### [Data for analysis]
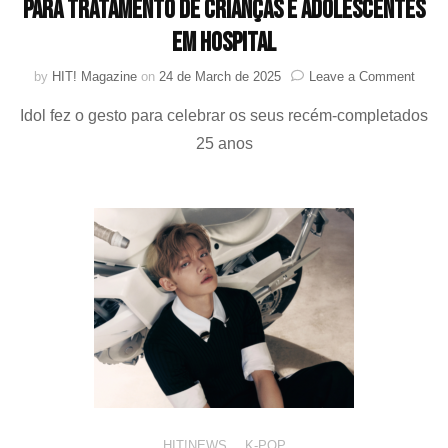
para tratamento de crianças e adolescentes
em hospital
on
by
HIT! Magazine
on
24 de March de 2025
Leave a Comment
Hyunj
Idol fez o gesto para celebrar os seus recém-completados
(Stra
Kids)
25 anos
doa
100
milhõ
de
wons
para
trata
de
crian
e
adole
em
hospit
HIT!NEWS
,
K-POP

### [What is expected]
The answer must consist of every line from the data that contains the word "para".

### [Exercise answer]
para tratamento de crianças e adolescentes
Idol fez o gesto para celebrar os seus recém-completados
para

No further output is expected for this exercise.